Northern New Jersey — Bergen, Essex, Hudson, and Union counties — generally runs highest due to proximity to the New York metro, high prevailing wage job density, and project volume. The Route 1 corridor through Middlesex and Somerset counties is also strong, driven by pharma, data centers, and logistics facilities. Southern New Jersey and shore communities trend closer to or below the statewide median of $77,250, though seasonal construction work can create short-term demand spikes.
What specializations push New Jersey electrician pay toward the top of the range?

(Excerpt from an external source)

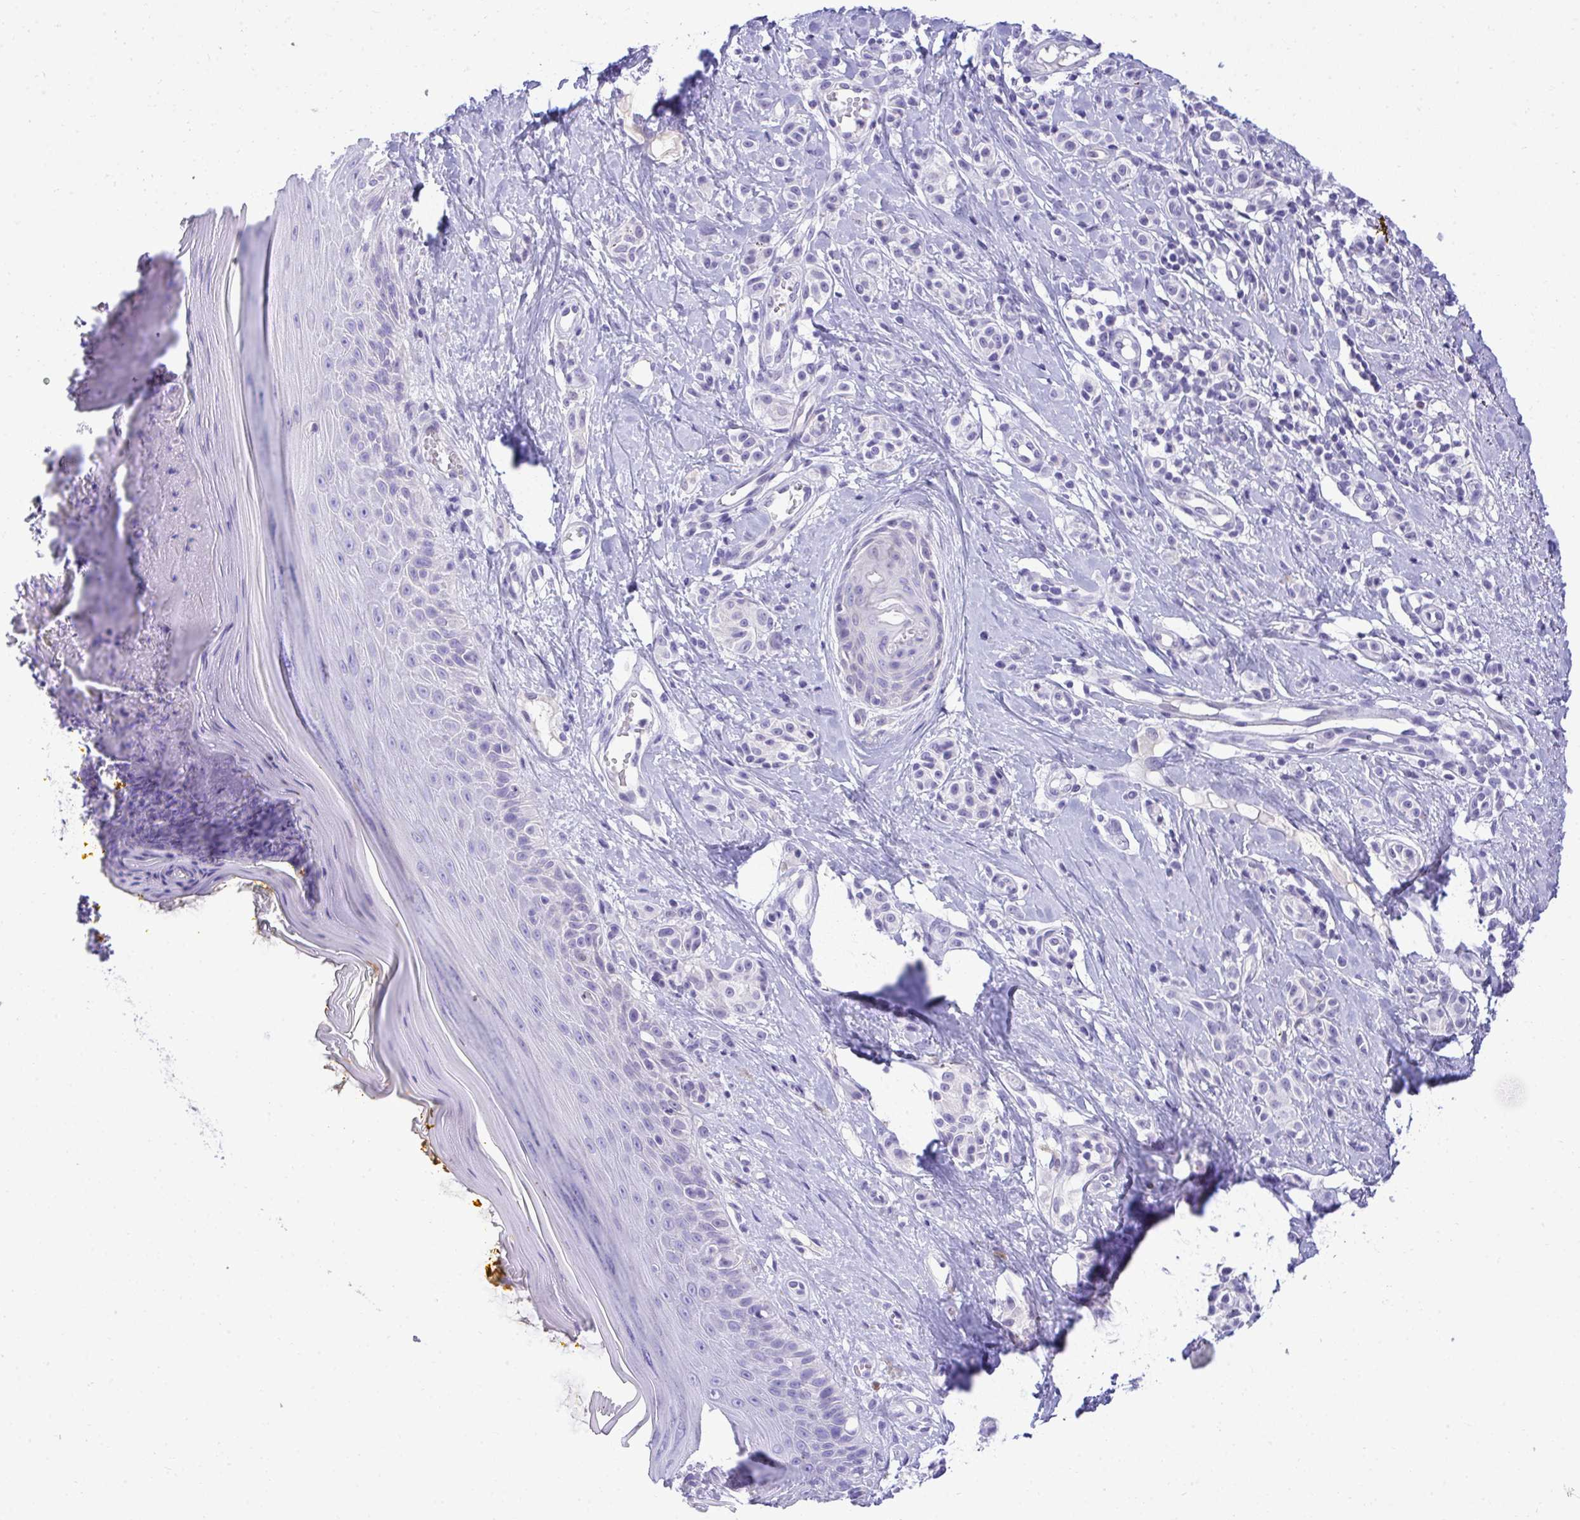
{"staining": {"intensity": "negative", "quantity": "none", "location": "none"}, "tissue": "melanoma", "cell_type": "Tumor cells", "image_type": "cancer", "snomed": [{"axis": "morphology", "description": "Malignant melanoma, NOS"}, {"axis": "topography", "description": "Skin"}], "caption": "Immunohistochemistry (IHC) photomicrograph of malignant melanoma stained for a protein (brown), which shows no positivity in tumor cells.", "gene": "PGM2L1", "patient": {"sex": "male", "age": 74}}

Industrial and data center work are the clearest paths to the upper end. Electricians with PLC, high-voltage, or automation experience are in demand at the state's chemical and pharmaceutical plants. Data center construction in northern and central Jersey also commands a premium for workers with low-voltage and fiber credentials. Solar installation and EV charging infrastructure are growing segments. Each additional endorsement or specialty expands the jobs you can bid and the rate you can command.
What do the BLS figures leave out that affects real total compensation?
The BLS OEWS numbers capture wage and salary pay only. They exclude employer-paid health insurance, pension or annuity contributions, and other benefits — all of which can add thousands of dollars a year in effective compensation. Self-employed electrical contractors are also outside the dataset, so their earnings, which vary widely with business volume, are not reflected. When comparing offers or negotiating pay, factor in the full benefits package alongside the base wage.